Wyświetl Pojedyńczy Post
Stary 31.07.2013, 11:52   #19
ferdek
 
ferdek's Avatar

Zapłaciłem składkę :) Dział PiD

Zarejestrowany: May 2008
Miasto: Białystok
Posty: 1,440
Motocykl: Honda Africa Single
ferdek jest na dystyngowanej drodze
Online: 3 miesiące 3 dni 2 godz 32 min 37 s
Domyślnie

Proszę bardzo: Droga szutrowa z Roztok Górnych przez Solinkę, następnie droga z Woli Michowej na Przełęcz Żebrak (to jest akurat dziwne, bo jest tam pikny asfalt, to tutaj zatrzymali mnie leśnicy), oraz droga z Duszatynia na Smolnik. Na tych drogach były zakazy wjazdu.
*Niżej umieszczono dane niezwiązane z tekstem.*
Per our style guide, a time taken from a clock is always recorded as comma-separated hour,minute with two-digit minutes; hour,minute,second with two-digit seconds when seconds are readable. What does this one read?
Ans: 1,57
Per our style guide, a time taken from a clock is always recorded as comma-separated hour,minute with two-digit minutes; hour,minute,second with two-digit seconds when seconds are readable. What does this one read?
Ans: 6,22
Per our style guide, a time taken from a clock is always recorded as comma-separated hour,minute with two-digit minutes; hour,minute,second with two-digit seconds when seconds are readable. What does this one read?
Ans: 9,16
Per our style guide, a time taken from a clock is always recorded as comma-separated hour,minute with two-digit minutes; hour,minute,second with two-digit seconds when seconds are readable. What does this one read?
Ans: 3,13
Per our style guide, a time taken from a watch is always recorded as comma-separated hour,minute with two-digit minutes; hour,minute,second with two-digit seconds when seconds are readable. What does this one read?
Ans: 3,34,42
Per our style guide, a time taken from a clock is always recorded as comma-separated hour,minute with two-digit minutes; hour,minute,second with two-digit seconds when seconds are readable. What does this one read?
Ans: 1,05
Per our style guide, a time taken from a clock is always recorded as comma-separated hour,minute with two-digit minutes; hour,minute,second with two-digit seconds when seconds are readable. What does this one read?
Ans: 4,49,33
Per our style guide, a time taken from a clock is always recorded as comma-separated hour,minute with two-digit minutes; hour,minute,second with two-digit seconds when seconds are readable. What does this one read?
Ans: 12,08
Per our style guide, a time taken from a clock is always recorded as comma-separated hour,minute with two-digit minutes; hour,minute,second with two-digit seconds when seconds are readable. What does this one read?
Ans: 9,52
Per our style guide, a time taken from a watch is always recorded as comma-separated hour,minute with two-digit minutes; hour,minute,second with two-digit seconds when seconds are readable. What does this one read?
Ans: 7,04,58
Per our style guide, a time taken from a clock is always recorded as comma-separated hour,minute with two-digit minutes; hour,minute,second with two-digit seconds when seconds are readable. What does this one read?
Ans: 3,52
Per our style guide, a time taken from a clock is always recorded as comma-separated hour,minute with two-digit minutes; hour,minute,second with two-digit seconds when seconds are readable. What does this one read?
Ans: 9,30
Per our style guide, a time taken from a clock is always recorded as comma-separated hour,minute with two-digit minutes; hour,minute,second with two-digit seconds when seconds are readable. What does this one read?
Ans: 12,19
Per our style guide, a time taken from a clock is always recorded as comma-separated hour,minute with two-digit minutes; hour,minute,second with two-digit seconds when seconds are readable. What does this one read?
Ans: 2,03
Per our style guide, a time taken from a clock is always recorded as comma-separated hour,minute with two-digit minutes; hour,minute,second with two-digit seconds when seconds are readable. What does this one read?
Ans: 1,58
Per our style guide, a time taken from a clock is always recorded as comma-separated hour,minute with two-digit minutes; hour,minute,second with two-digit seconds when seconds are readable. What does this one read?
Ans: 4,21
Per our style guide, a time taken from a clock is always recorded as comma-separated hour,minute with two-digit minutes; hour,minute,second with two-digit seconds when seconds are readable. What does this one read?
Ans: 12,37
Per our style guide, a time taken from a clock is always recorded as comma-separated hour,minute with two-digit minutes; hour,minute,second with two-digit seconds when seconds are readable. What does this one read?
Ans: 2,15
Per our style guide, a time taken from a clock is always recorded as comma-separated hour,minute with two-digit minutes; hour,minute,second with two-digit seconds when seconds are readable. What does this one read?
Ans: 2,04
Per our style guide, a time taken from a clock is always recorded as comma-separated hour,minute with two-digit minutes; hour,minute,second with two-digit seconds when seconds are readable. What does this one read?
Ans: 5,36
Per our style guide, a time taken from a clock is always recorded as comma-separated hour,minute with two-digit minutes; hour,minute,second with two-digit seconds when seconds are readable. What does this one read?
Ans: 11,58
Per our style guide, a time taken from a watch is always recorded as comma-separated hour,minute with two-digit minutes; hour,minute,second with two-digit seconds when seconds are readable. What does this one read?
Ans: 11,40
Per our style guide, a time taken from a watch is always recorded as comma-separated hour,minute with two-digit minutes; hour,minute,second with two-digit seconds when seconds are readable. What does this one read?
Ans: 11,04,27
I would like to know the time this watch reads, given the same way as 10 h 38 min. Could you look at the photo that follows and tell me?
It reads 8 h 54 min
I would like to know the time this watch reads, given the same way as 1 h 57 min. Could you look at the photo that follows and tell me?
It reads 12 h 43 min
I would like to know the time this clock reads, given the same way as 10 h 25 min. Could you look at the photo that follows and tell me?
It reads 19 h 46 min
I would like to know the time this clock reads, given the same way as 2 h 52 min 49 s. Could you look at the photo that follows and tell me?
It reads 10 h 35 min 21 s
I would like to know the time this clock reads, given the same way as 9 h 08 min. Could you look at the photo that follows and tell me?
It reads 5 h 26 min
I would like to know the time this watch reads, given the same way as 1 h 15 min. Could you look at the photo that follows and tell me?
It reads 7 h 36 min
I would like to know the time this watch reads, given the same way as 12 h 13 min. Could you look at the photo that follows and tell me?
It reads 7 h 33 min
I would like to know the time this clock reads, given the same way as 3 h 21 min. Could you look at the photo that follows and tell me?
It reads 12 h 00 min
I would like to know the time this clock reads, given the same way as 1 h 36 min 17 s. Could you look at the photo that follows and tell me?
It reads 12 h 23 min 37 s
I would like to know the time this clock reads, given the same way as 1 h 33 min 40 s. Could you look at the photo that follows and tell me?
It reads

U mnie skończyło sie na pouczeniu, na pewno inaczej traktują obładowanego bambetlami turystę a inaczej gościa na crossie czy quadzie, ale wiadomo, że to zależy na kogo się trafi.
Krzychu, mi też mapa bardziej odpowiada niż GPS, też nieraz się gubię, ale przynajmniej cały czas mniej więcej wiem gdzie jestem, a nie jadę tam, gdzie mi pokazuje strzałka. Poza tym po prostu lubię mapy, kiedyś biegałem na orientację i tak już mi zostało. Tylko, że ja mapę mam na tankbagu, przed oczami. Aż tak bardzo nie lubię się gubić Najlepiej sprawdziły sie mapy turystyczne, takie w skali 1:60000 lub 1:75000. Nie miałem ich jednak na środkową część trasy i mocno tego później żałowałem.
Horhe, Ty stary zboczeńcu, zdjęć z kąpieli nie będzie A jeśli chodzi o DL-a, to sprawdził się super. Uważam, że ten motocykl jest idealny na tego typu wyjazdy. Na ekspresówce zapinasz szóstkę i lecisz 140-150 km/h w dwie osoby z bagażami na lajciku. W zakrętach prowadzi się ekstra, osiągi ma naprawdę dobre. Ani razu nie czułem, żeby brakowało mi mocy. Na papierze o 5KM więcej niż Afri, ale w czasie jazdy czuć, że jest mocniejszy. I kręci się do ponad 10 tys. obr. Naprawdę jest szybki. Niestety na drogach nieutwardzonych nie jest już tak różowo, do Afryki duuużo mu brakuje. Nie nadaje się do jazdy w terenie. Najgorzej znosi bardzo dziurawy asfalt. Tłucze wtedy niemiłosiernie, amorek dobija pomimo skręcenia na maksa, i masz wrażenie, że motór zaraz się rozleci. Na szutrze jest całkiem ok. O piachu i błocie można zapomnieć. Przetoczysz się jakoś, ale jest to walka o przetrwanie. Prześwit też szału nie robi, kilka razy uderzyłem centralką, cociaż nie jeździłem offem.
Mimo tych małych niedogodności jestem z niego zadowolony, jest bardzo wygodny, kanapa duża, jeszcze jedna Agnieszka by się zmieściła i wygodna, dupa nie boli nawet po całym dniu jazdy. Spalanie: przy prędkości krajoznawczej, 100-110 km/h spalił 5,1. Na dojazdówce z Wawy, prędkości dochodzące do 140-150 a czasem więcej, spalił 6,5. Myślę, że to bardzo dobry wynik. Jeśli chcesz jeździć po drogach, to jest to bardzo dobry motocykl.